* _WHAT IS NEEDED_: Put every line of the items below into a single numbered list, leaving out blank lines.

* _PROVIDED MATERIAL_:

BEGIN

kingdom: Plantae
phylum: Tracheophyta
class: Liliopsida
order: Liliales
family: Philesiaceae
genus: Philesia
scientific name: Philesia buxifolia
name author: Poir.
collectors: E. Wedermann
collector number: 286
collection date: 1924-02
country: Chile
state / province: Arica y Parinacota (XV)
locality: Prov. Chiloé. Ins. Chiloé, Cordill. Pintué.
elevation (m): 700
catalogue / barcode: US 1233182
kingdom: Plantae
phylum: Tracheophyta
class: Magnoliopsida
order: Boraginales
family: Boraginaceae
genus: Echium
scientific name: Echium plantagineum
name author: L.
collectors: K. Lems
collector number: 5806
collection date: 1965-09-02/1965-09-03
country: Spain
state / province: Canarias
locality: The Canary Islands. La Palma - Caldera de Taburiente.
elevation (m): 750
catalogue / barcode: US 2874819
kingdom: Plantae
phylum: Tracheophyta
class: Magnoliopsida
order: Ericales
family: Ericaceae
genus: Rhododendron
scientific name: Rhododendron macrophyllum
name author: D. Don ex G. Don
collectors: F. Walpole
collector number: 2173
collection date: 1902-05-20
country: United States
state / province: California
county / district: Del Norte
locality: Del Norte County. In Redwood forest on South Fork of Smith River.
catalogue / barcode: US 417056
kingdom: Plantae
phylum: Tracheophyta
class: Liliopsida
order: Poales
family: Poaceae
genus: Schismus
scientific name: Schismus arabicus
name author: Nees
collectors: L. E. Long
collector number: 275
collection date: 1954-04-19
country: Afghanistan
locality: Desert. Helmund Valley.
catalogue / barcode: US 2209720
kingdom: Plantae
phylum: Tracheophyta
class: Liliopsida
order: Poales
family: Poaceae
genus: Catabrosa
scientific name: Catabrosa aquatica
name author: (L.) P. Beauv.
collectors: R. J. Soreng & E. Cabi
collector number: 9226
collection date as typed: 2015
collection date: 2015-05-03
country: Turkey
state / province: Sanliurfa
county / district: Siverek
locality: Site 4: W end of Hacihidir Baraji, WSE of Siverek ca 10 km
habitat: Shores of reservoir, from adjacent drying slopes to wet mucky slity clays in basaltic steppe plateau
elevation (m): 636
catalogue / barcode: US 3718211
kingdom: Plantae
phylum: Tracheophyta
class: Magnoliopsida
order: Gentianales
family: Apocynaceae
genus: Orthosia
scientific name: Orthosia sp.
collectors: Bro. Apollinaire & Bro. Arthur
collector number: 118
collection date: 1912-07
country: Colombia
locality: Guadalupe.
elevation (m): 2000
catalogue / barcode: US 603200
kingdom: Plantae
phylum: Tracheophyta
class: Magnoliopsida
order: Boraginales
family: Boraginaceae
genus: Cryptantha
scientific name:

END

* _WRITTEN REPLY_:
1. kingdom: Plantae
2. phylum: Tracheophyta
3. class: Liliopsida
4. order: Liliales
5. family: Philesiaceae
6. genus: Philesia
7. scientific name: Philesia buxifolia
8. name author: Poir.
9. collectors: E. Wedermann
10. collector number: 286
11. collection date: 1924-02
12. country: Chile
13. state / province: Arica y Parinacota (XV)
14. locality: Prov. Chiloé. Ins. Chiloé, Cordill. Pintué.
15. elevation (m): 700
16. catalogue / barcode: US 1233182
17. kingdom: Plantae
18. phylum: Tracheophyta
19. class: Magnoliopsida
20. order: Boraginales
21. family: Boraginaceae
22. genus: Echium
23. scientific name: Echium plantagineum
24. name author: L.
25. collectors: K. Lems
26. collector number: 5806
27. collection date: 1965-09-02/1965-09-03
28. country: Spain
29. state / province: Canarias
30. locality: The Canary Islands. La Palma - Caldera de Taburiente.
31. elevation (m): 750
32. catalogue / barcode: US 2874819
33. kingdom: Plantae
34. phylum: Tracheophyta
35. class: Magnoliopsida
36. order: Ericales
37. family: Ericaceae
38. genus: Rhododendron
39. scientific name: Rhododendron macrophyllum
40. name author: D. Don ex G. Don
41. collectors: F. Walpole
42. collector number: 2173
43. collection date: 1902-05-20
44. country: United States
45. state / province: California
46. county / district: Del Norte
47. locality: Del Norte County. In Redwood forest on South Fork of Smith River.
48. catalogue / barcode: US 417056
49. kingdom: Plantae
50. phylum: Tracheophyta
51. class: Liliopsida
52. order: Poales
53. family: Poaceae
54. genus: Schismus
55. scientific name: Schismus arabicus
56. name author: Nees
57. collectors: L. E. Long
58. collector number: 275
59. collection date: 1954-04-19
60. country: Afghanistan
61. locality: Desert. Helmund Valley.
62. catalogue / barcode: US 2209720
63. kingdom: Plantae
64. phylum: Tracheophyta
65. class: Liliopsida
66. order: Poales
67. family: Poaceae
68. genus: Catabrosa
69. scientific name: Catabrosa aquatica
70. name author: (L.) P. Beauv.
71. collectors: R. J. Soreng & E. Cabi
72. collector number: 9226
73. collection date as typed: 2015
74. collection date: 2015-05-03
75. country: Turkey
76. state / province: Sanliurfa
77. county / district: Siverek
78. locality: Site 4: W end of Hacihidir Baraji, WSE of Siverek ca 10 km
79. habitat: Shores of reservoir, from adjacent drying slopes to wet mucky slity clays in basaltic steppe plateau
80. elevation (m): 636
81. catalogue / barcode: US 3718211
82. kingdom: Plantae
83. phylum: Tracheophyta
84. class: Magnoliopsida
85. order: Gentianales
86. family: Apocynaceae
87. genus: Orthosia
88. scientific name: Orthosia sp.
89. collectors: Bro. Apollinaire & Bro. Arthur
90. collector number: 118
91. collection date: 1912-07
92. country: Colombia
93. locality: Guadalupe.
94. elevation (m): 2000
95. catalogue / barcode: US 603200
96. kingdom: Plantae
97. phylum: Tracheophyta
98. class: Magnoliopsida
99. order: Boraginales
100. family: Boraginaceae
101. genus: Cryptantha
102. scientific name:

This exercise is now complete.